Para recibir a los esclavos dominados por los sentimientos el amo enterró rápidamente a los muertos. Los enfermos fueron confinados a un barracón lejano. El mayoral recibirá con una mano los regalos del Palenque, y los distribuirá como desee; con la otra mano enseña el látigo, y lo hace sonar a cada rato, como pidiendo cuero nuevo.

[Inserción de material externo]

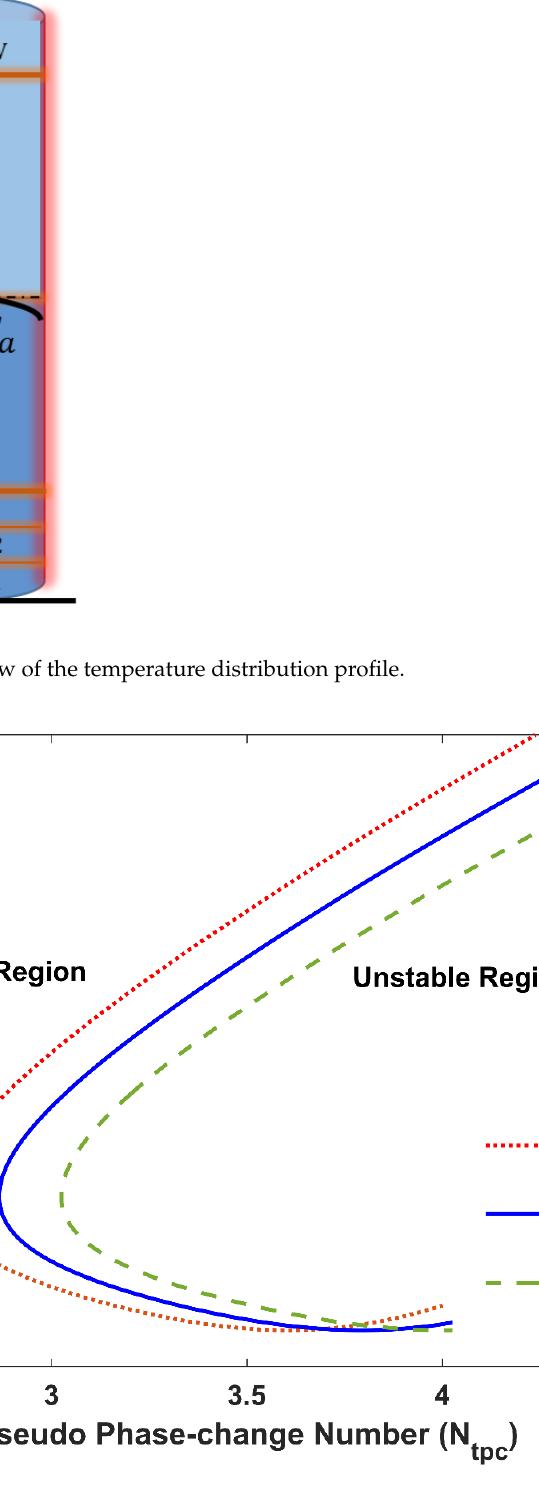
Figure 15. Wall heat effect on the stability boundary.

En la Hacienda también habrá quien ha perdido toda esperanza. Su única fantasía es poder escapar, y como esos cimarrones, un día traer comida y medicina silvestre a sus familias. Lo que no saben los esclavos soñadores de la Hacienda es el precio que pagan quienes los ayudan: en la dureza del monte no hay mayoral que los alimente ni medico gratis que los cure. Todo depende de ellos mismos.
Lo que tampoco sabe el amo, y menosprecia el mayoral con el estómago lleno, es que un día cualquiera, sin que nadie lo sepa con certeza, no podrán controlar el hambre de espíritu y la libertad de los cautivos. Se preguntarán ambos, expulsados al camino o antes de ser colgados en una guásima, por que los esclavos han sido tan ingratos con ellos si les han dado dos libras de arroz adicionales, una libra de pollo y media de embutido.
Imaginemos, sin ningún esfuerzo, donde podría suceder esa historia en el Siglo XXI.